But while I was on the road to the TCA press tour last week, I popped in an episode. And another. And another. Broadchurch, which debuts tonight on BBC America, drew me in despite myself, because it is a murder mystery that is about far more than its murder or its mystery.
The series’ premise is simple enough. Ellie Miller (Olivia Colman), a detective in the seaside town of Broadchurch, returns from holiday to find that her promised promotion has been given away to Alec Hardy (David Tennant, an ex-Doctor from the Doctor Who series), a prickly outsider eager to redeem himself from a past career disgrace. Miller’s bad week is quickly far worsened with discovery on a local beach of the body of an 11-year-old neighbor child.
The killing was intimate–strangulation–and the evidence suggests that the murder, like many, was personal. But then any crime, in this quiet, tight-knit (but also claustrophobic) little town is inevitably going to be personal: all corners of the community are going to be touched by grief, by anger, and eventually by suspicion.
This is where Broadchurch really shines. Like the first season of AMC’s The Killing, the series is concerned not just with the whodunit but with the aftermath of a murder on families, neighbors, and investigators. (Unlike that season, Broadchurch resolves the mystery definitively and satisfyingly, but of the solution we shall speak no more.)
Miller finds herself at the nexus of all three: the dead boy was the son of her close friend, Beth (Jodie Whittaker), whose marriage begins unraveling under the strain of mourning. Even as Miller doggedly works the case, she bristles at the brusqueness with which Hardy questions the townspeople, as if she in some way dreads seeing the killer found. It will, it seems, most likely be someone whom everyone knows, and it will tear the town apart with recrimination and self-blame.
But those come anyway, even before the resolution (which I did not see coming, but full disclosure, I am crap at mystery-sleuthing). Exacerbated by the probing of a hungry tabloid reporter from out of town, Broadchurch’s secrets and its denizens’ pasts are exposed and neighbors wildly accused. Many townspeople will fall under suspicion and be cleared, but as Hardy and Miller check out alibis and possible motives, they uncover a web of ordinary sins and shames. It’s not a cynical story of a sunny town that hides corruption and dysfunction; it’s simply the recognition that a crime, here as anywhere else, is often the latest link in a chain of hurt going back generations. No one–the boy’s family, the local vicar, the investigators–is spared.

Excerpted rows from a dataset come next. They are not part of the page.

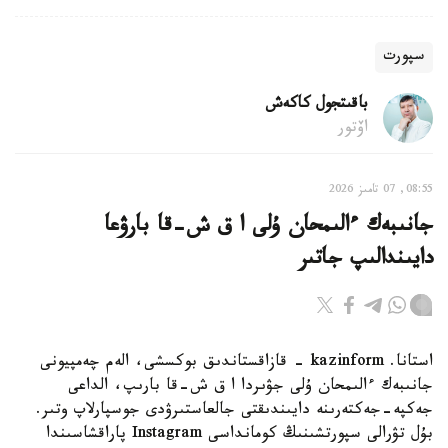
سپورت
باقىتجول كاكەش
اۆتور
08:55, 07 تامىز 2026
جانىبەك ءالىمحان ۇلى ا ق ش-قا بارۋعا
دايىندالىپ جاتىر
استانا. kazinform - قازاقستاندىق بوكسشى، الەم چەمپيونى
جانىبەك ءالىمحان ۇلى جۋىردا ا ق ش-قا بارىپ، الداعى
جەكپە-جەكتەرىنە دايىندىقتى جالعاستىرۋدى جوسپارلاپ وتىر.
بۇل تۋرالى سپورتشىنىڭ كومانداسى Instagram پاراقشاسىندا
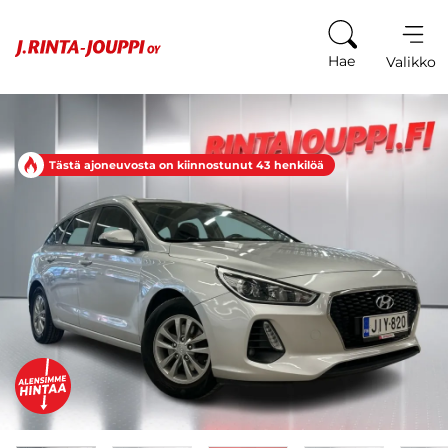
Siirry sisältöön
Hae
Valikko
Tästä ajoneuvosta on kiinnostunut 43 henkilöä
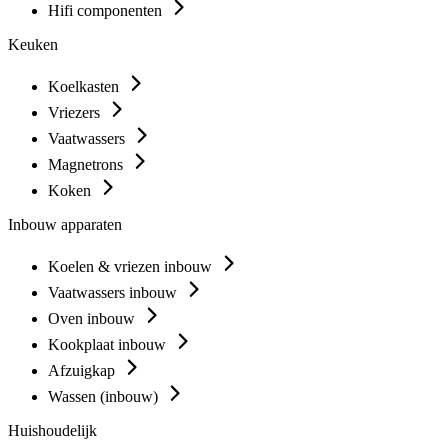
Hifi componenten
Keuken
Koelkasten
Vriezers
Vaatwassers
Magnetrons
Koken
Inbouw apparaten
Koelen & vriezen inbouw
Vaatwassers inbouw
Oven inbouw
Kookplaat inbouw
Afzuigkap
Wassen (inbouw)
Huishoudelijk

I think that I am making Broadchurch out to be a downer, and, OK, it is. But it’s a beautiful downer, a perceptive and acute one, whose empathy distinguishes it from some of its peers. For instance: AMC’s upcoming murder drama, Low Winter Sun (Aug. 11), set in Detroit and adapted from another overseas series, shows how quickly the grim, somber cable crime series has drifted to cliché: it’s intelligent but also stark, humorless, and cold, all blood and no heart.
Broadchurch (which Fox has already planned an American adaption of) isn’t melodramatic–if anything, it has a stylized, moody, sea-breeze chill–but it leaves its heart exposed all the same. It probably benefits from the fact that it doesn’t have to play out its mystery for 13 or 22 episodes–or beyond, to another season. But what’s great about Broadchurch is not that, in the end, it lets you know everything. It’s that it makes you feel everything.